Aaron and I touched on this 'creative thinking before you sleep" topic before. haha. and he was telling me how Albert Einstein used to come out with all his creative/innovative ideas before he sleeps. haha, maybe i can be a next inventor or great entrepreneur, with strong hopes on my before-dozing-off ideas. btw, i still think my "too much for a 26" was fabulous. =p
on a slightly random note, i kinda regret not studying hard for Amath during my sec days. AHH. regret. i hate regretting about something. It just makes you so fustrated knowing that you cannot turn back time. How i wish i was back in sec4 and really mugging for math. I kinda realized how important math was and how easy it is to score if you practice hard enough for As. but this comes with commitment and motivation. often i feel so tired and irritated after doing a few questions because I don't understand and don't know how to go about answering a question. and all my concepts are surface-based. In all my math exams, i never had a question that i scored full-marks for... seriously. i either managed to just passed/just failed by picking up marks from random places. THIS REALLY GOT TO CHANGE!!!!!!!!!!!!!!!!!!!!!!!

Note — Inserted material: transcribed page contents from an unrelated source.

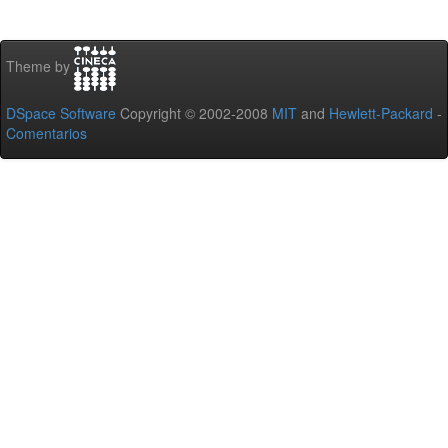
Theme by
DSpace Software
Copyright © 2002-2008
MIT
and
Hewlett-Packard
-
Comentarios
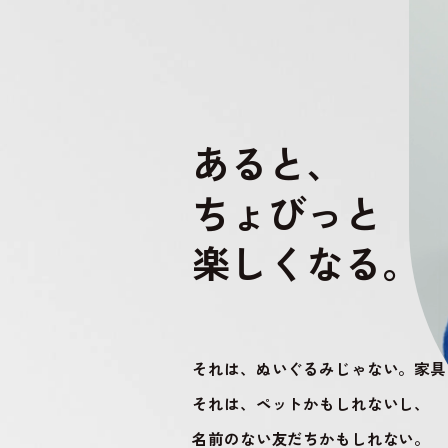
あると、
ちょびっと
楽しくなる。
それは、ぬいぐるみじゃない。
家具
それは、ペットかもしれないし、
名前のない友だちかもしれない。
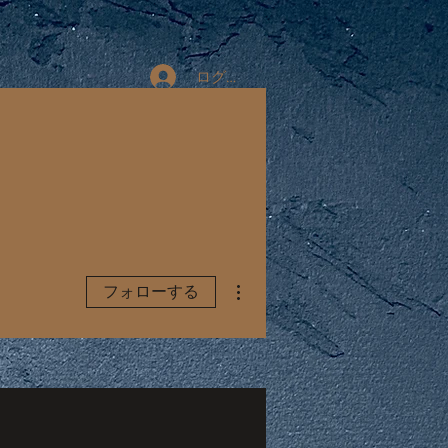
ログイン
Q&A
Access
その他
フォローする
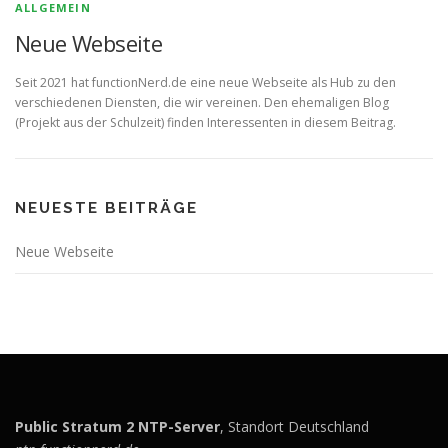
ALLGEMEIN
Neue Webseite
Seit 2021 hat functionNerd.de eine neue Webseite als Hub zu den
verschiedenen Diensten, die wir vereinen. Den ehemaligen Blog
(Projekt aus der Schulzeit) finden Interessenten in diesem Beitrag.
NEUESTE BEITRÄGE
Neue Webseite
Public Stratum 2 NTP-Server
, Standort Deutschland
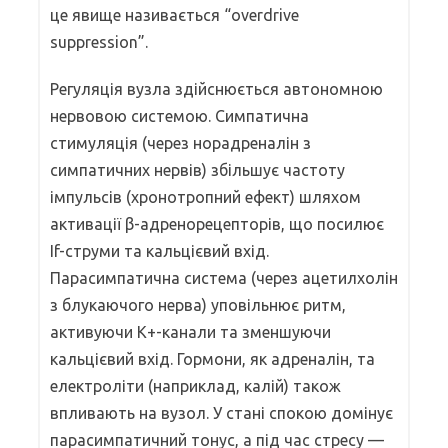
це явище називається “overdrive
suppression”.
Регуляція вузла здійснюється автономною
нервовою системою. Симпатична
стимуляція (через норадреналін з
симпатичних нервів) збільшує частоту
імпульсів (хронотропний ефект) шляхом
активації β-адренорецепторів, що посилює
If-струми та кальцієвий вхід.
Парасимпатична система (через ацетилхолін
з блукаючого нерва) уповільнює ритм,
активуючи K+-канали та зменшуючи
кальцієвий вхід. Гормони, як адреналін, та
електроліти (наприклад, калій) також
впливають на вузол. У стані спокою домінує
парасимпатичний тонус, а під час стресу —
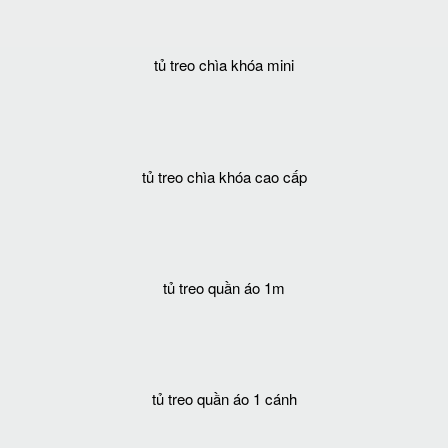
tủ treo chìa khóa mini
tủ treo chìa khóa cao cấp
tủ treo quần áo 1m
tủ treo quần áo 1 cánh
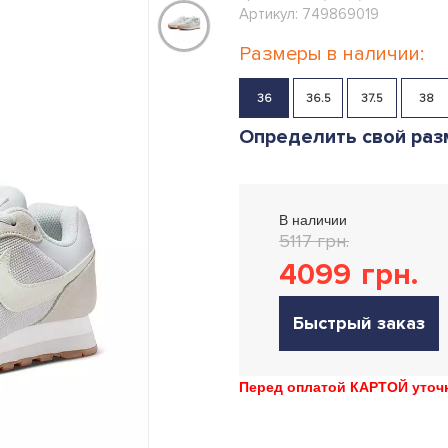
Артикул: 749869019
Размеры в наличии:
36
36.5
37.5
38
Определить свой раз
В наличии
5117 грн.
4099
грн.
Быстрый заказ
Перед оплатой КАРТОЙ уточн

sometimes i feel that my A level subjects are so redundant especially my more Arts subj unless i major in it. a major in history?!?! huh. and be a history teacher?!? huh.huh. teaching is definitely not my cup of tea. I can just imagine myself scolding my students for being so stupid. so i suppose i've to work infinity times hard for econs and math this year. urgh. and hopefully pull my borderline grades to a decent passing grade.
A levels just seem to real despite all the fun I had in OG camp. because OG camp just reminds you that you are a OGL, you are a J2, in 11 months time, you'll be doing your A levels, and A levels determine you float or drown, A levels basically determine your future (A level cert is freaking useless without a degree and you get no where with a O level cert).
WoW! and great, i just scared myself.